*What is required*
Copy the entries without a single change. Pictures should be dropped.

── Supplied entries

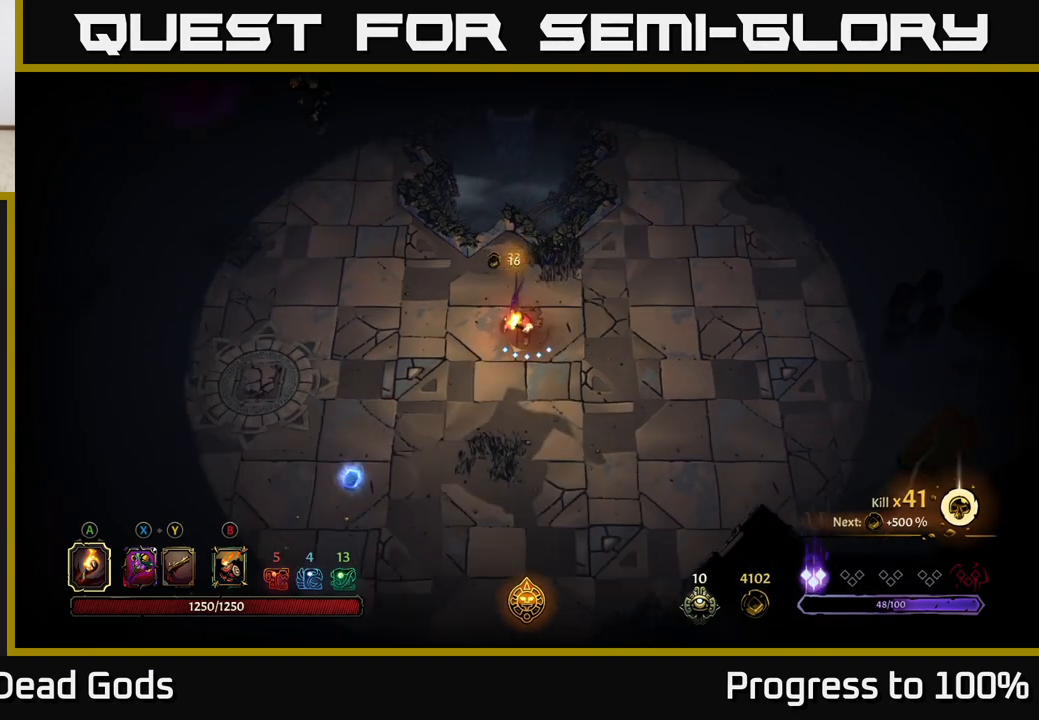
{"buttons": [], "left_stick": "down-left", "right_stick": "center", "events": []}
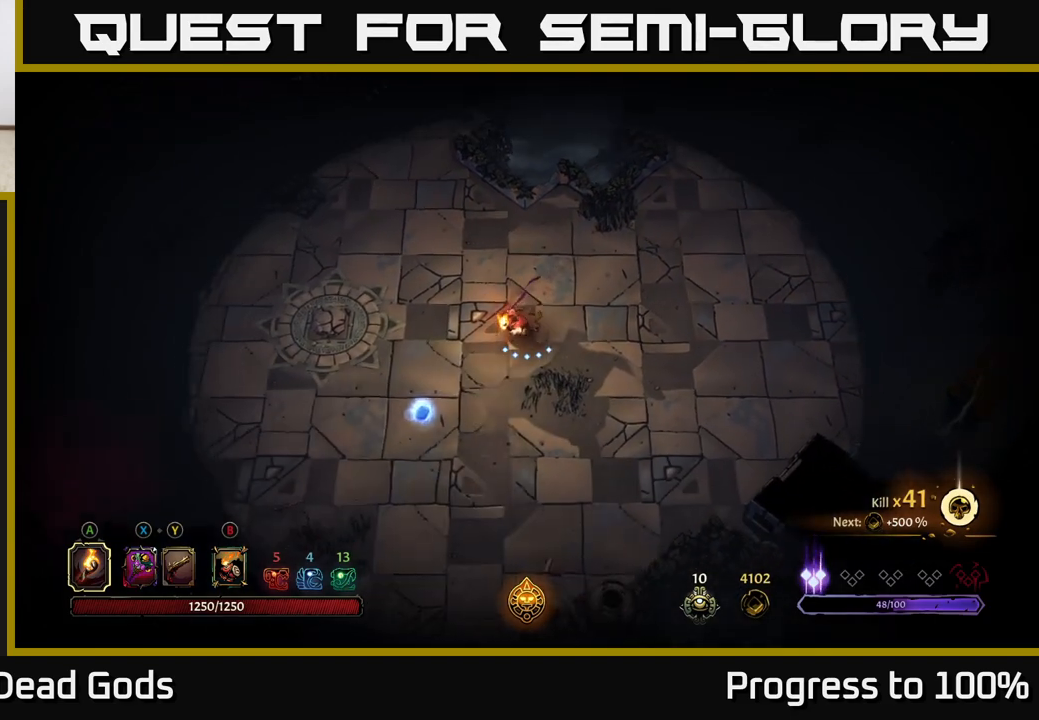
{"buttons": [], "left_stick": "down-left", "right_stick": "center", "events": []}
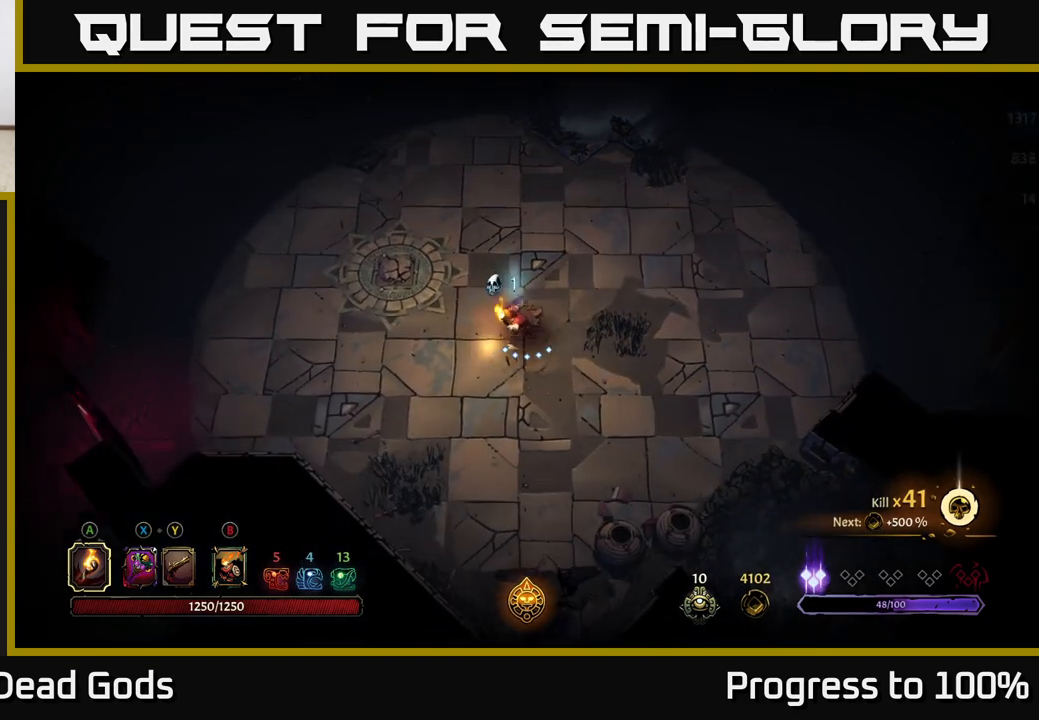
{"buttons": [], "left_stick": "up", "right_stick": "center", "events": [[117, "left_stick", "left"], [233, "left_stick", "up-left"], [367, "left_stick", "up"]]}
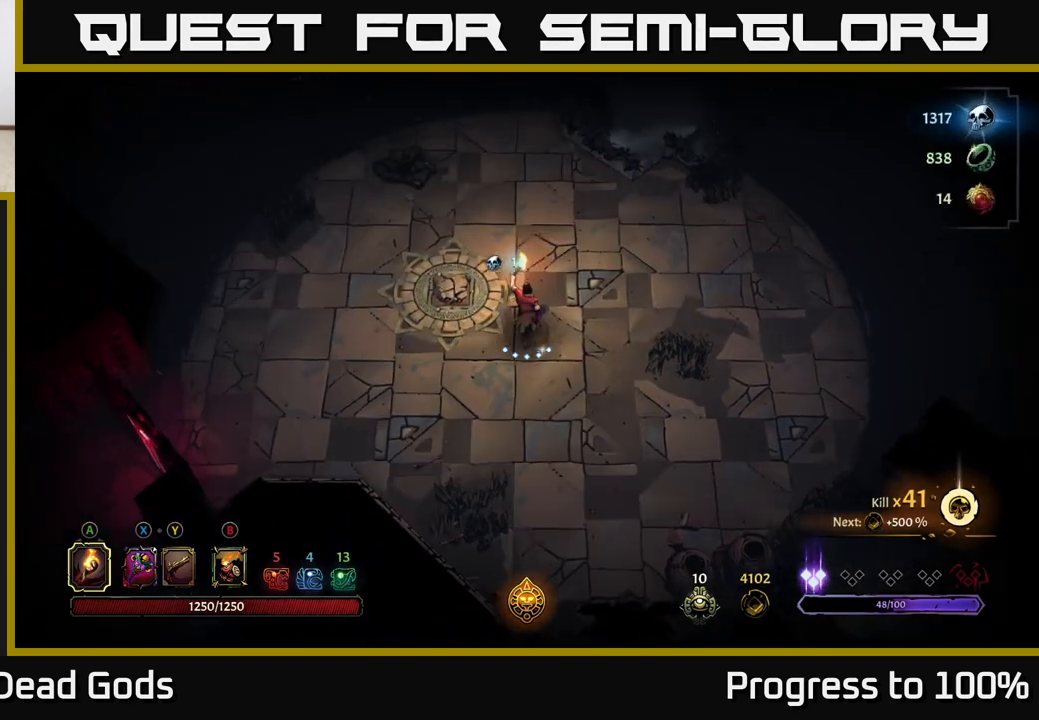
{"buttons": [], "left_stick": "up", "right_stick": "center", "events": []}
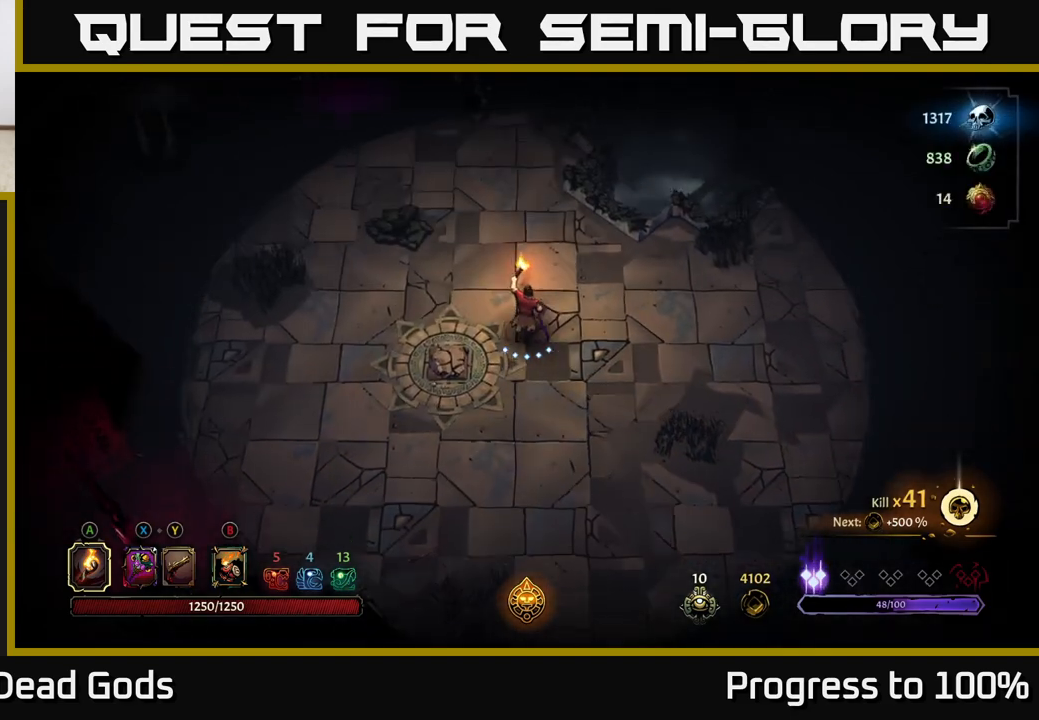
{"buttons": [], "left_stick": "up", "right_stick": "center", "events": [[383, "B", "down"], [467, "B", "up"]]}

────

*Answer space*
{"buttons": [], "left_stick": "down-left", "right_stick": "center", "events": []}
{"buttons": [], "left_stick": "down-left", "right_stick": "center", "events": []}
{"buttons": [], "left_stick": "up", "right_stick": "center", "events": [[117, "left_stick", "left"], [233, "left_stick", "up-left"], [367, "left_stick", "up"]]}
{"buttons": [], "left_stick": "up", "right_stick": "center", "events": []}
{"buttons": [], "left_stick": "up", "right_stick": "center", "events": [[383, "B", "down"], [467, "B", "up"]]}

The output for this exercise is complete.